== Source document

In 2014, radiology practitioners are facing a rapidly-shifting professional landscape. New technology, changes in healthcare laws, as well as the advancement of coding protocols used for reimbursement have all had an impact on the way that radiologists work and bill for their services.
In 2014, radiology practitioners are facing a rapidly-shifting professional landscape. New technology, changes in healthcare laws, as well as the advancement of coding protocols used for reimbursement have all had an impact on the way that radiologists work and bill for their services. One of the most pressing radiology billing issues this year is the reimbursement changes to the technical component of imaging procedures, including many kinds of MRI and CT examinations.
An Explanation Of Fee Changes In 2014
In response to factors including increased experience with payment protocols and an analysis of payment data from hospitals and other types of medical practices, the Centers for Medicare & Medicaid Services (CMS) released its 2014 hospital outpatient prospective payment system updates late last year. CMS also offers information about the changes to the reimbursement rate of specific Medicare services, in terms of the dollar amount as well as the percentage change. Unfortunately for radiology professionals, there was a decrease in many different kinds of imaging procedures that will have an economic impact on the field.
The Impact Of HOPPS Changes For 2014
In a letter to Marilyn Tavenner, administrator at CMS, the Radiology Business Management Association (RBMA) paints a grim picture of the changes to the Medicare fee schedule for 2014. RBMA board of directors president Wendy Lomers particularly criticizes CMS’ new 90% usage rate, a figure that is used to calculate reimbursement for the use of expensive imaging equipment. Generally speaking, as usage rates go up, reimbursement rates go down. Lomers writes that utilization rates for equipment used in advanced imaging like CT and MRI scans are closer to 60% and stresses that even in the busiest offices, “real world” issues like lunch breaks, unexpected office closures, and appointment no-shows make it nearly impossible for a 90% usage rate to be accurate.
In a separate letter to Marilyn Tavenner, Lomers comments on the decreased payment percentages for imaging and uses the numbers to show why they will cause profits from radiology billing to take a hit. A CT scan without contrast procedure, for example, will see a 27.1% decrease in payment rate for 2014. Several other types of imaging procedures are also seeing close to a 20% decrease in reimbursement.
Response From The Radiology Community
Besides the RBMA voicing their concerns, other organizations have also been outspoken about the negative effect on radiology billing that the 2014 CMS cuts will have. The American College of Radiology (ACR) published a similar letter to Marilyn Tavenner that explains the significant burden these cuts will place on smaller physician offices that do not have the same patient volume as larger hospitals. ACR President Harvey L. Neiman also points out that since 2006, CT and MR imaging services have seen 12 cuts in reimbursement rates.
In an article published in December 2013 on UBM’s Diagnostic Imaging site, Whitney L.J. Howell touches on another important area of the 2014 CMS cuts to radiology billing: the reduction of reimbursement for breast biopsy codes. Howell estimates a reduction of between 29 and 50% because of new bundling regulations that consolidate reimbursement billing for several types of imaging. Also affected are MRI and CT procedures to the brain and spine.

====

[What you are asked to do]:
Return the portion of the article on 2014 radiology billing changes starting at "The Impact Of" and ending at "to be accurate.", copied word for word. Answer from the article on 2014 radiology billing changes alone.

== Data

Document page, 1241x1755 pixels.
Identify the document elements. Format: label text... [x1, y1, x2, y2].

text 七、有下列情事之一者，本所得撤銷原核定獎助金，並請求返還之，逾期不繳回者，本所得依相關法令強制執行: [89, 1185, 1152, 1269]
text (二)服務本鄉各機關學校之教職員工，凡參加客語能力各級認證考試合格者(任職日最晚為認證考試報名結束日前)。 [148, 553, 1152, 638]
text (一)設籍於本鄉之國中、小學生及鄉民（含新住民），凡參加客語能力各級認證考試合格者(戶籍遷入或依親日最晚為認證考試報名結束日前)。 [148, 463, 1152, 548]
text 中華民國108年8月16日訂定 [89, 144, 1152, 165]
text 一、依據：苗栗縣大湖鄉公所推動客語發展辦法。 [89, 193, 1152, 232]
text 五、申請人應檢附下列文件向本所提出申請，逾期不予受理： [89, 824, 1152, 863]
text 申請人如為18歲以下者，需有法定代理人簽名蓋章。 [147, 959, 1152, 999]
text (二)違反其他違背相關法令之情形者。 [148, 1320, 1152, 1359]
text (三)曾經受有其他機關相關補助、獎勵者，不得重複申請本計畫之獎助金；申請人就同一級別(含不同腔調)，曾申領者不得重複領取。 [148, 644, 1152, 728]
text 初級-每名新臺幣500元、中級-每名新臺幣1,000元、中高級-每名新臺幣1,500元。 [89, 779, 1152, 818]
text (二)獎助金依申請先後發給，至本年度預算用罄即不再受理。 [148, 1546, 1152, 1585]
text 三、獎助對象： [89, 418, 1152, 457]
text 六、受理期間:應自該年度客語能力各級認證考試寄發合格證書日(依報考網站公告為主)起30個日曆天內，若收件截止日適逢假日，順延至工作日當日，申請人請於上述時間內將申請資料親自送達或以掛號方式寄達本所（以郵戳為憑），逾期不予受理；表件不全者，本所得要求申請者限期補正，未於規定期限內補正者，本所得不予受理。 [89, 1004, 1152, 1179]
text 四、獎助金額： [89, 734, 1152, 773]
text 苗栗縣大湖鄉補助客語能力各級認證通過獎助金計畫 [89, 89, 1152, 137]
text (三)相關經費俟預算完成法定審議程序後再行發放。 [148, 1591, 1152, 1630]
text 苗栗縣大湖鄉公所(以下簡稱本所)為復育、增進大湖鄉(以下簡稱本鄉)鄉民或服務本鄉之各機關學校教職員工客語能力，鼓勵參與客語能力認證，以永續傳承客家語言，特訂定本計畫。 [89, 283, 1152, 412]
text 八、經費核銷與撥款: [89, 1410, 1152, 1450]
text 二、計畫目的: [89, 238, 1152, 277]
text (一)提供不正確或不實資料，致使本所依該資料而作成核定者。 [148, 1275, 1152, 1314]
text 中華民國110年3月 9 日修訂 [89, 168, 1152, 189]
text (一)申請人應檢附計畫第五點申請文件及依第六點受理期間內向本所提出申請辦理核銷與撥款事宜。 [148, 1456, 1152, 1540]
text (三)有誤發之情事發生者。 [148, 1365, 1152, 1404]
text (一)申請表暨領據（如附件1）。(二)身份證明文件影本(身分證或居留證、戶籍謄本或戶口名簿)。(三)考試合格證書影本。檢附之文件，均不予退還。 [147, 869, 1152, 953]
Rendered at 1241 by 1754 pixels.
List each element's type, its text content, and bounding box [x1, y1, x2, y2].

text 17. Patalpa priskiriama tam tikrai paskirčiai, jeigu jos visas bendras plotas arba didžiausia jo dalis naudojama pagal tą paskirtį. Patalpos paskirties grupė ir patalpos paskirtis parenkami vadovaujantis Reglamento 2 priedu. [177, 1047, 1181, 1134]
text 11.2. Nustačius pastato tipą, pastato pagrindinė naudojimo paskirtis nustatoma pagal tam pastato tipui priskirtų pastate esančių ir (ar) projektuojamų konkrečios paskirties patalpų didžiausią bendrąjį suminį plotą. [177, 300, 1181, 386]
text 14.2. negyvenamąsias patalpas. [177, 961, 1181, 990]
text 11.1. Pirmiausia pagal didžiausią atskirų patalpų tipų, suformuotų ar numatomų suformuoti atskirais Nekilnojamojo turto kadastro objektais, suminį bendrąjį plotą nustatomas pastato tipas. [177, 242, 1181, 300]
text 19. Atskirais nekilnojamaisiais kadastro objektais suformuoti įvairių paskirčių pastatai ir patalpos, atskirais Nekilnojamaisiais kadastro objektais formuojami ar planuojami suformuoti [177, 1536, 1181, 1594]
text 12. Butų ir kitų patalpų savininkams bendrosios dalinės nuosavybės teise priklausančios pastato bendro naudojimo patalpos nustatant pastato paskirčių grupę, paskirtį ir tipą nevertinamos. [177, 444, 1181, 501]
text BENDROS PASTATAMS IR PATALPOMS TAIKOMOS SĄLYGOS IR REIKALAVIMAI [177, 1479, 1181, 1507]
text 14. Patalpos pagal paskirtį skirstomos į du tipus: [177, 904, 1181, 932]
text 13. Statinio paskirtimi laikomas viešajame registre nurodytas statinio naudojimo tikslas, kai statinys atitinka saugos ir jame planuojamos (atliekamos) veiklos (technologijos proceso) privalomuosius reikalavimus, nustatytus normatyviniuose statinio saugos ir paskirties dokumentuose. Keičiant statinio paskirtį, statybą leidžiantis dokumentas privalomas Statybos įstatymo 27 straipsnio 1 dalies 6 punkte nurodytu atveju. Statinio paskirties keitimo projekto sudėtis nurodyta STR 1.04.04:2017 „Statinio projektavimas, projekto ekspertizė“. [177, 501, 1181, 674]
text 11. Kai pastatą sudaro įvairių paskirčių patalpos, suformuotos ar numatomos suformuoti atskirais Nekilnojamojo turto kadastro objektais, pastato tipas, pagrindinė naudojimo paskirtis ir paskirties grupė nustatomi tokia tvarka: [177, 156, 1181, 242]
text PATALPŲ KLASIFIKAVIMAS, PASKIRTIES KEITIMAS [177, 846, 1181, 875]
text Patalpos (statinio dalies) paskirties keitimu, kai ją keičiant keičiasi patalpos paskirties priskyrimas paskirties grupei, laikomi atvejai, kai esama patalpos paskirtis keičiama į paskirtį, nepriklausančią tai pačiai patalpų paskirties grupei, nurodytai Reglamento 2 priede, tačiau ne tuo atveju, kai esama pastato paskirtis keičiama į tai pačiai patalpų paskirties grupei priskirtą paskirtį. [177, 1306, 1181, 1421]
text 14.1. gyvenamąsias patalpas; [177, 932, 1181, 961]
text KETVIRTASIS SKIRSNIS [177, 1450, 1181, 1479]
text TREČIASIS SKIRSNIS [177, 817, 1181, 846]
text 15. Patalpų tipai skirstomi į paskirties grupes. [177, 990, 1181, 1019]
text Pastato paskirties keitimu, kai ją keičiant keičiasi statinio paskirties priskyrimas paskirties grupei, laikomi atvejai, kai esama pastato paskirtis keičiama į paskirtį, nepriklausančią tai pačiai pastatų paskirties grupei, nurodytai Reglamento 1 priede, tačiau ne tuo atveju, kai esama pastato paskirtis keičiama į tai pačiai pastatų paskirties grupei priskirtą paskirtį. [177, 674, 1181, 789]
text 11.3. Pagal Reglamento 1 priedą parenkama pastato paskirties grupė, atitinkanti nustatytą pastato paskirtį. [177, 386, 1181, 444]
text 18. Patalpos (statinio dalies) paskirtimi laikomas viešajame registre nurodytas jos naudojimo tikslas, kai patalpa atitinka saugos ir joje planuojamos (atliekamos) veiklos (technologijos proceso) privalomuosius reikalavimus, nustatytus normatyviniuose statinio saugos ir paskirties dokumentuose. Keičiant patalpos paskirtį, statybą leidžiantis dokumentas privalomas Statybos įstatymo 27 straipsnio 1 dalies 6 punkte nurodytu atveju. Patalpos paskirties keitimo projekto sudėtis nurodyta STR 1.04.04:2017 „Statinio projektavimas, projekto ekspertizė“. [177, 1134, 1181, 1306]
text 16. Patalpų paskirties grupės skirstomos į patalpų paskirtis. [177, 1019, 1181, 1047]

====

[Response to this exercise]:
The Impact Of HOPPS Changes For 2014
In a letter to Marilyn Tavenner, administrator at CMS, the Radiology Business Management Association (RBMA) paints a grim picture of the changes to the Medicare fee schedule for 2014. RBMA board of directors president Wendy Lomers particularly criticizes CMS’ new 90% usage rate, a figure that is used to calculate reimbursement for the use of expensive imaging equipment. Generally speaking, as usage rates go up, reimbursement rates go down. Lomers writes that utilization rates for equipment used in advanced imaging like CT and MRI scans are closer to 60% and stresses that even in the busiest offices, “real world” issues like lunch breaks, unexpected office closures, and appointment no-shows make it nearly impossible for a 90% usage rate to be accurate.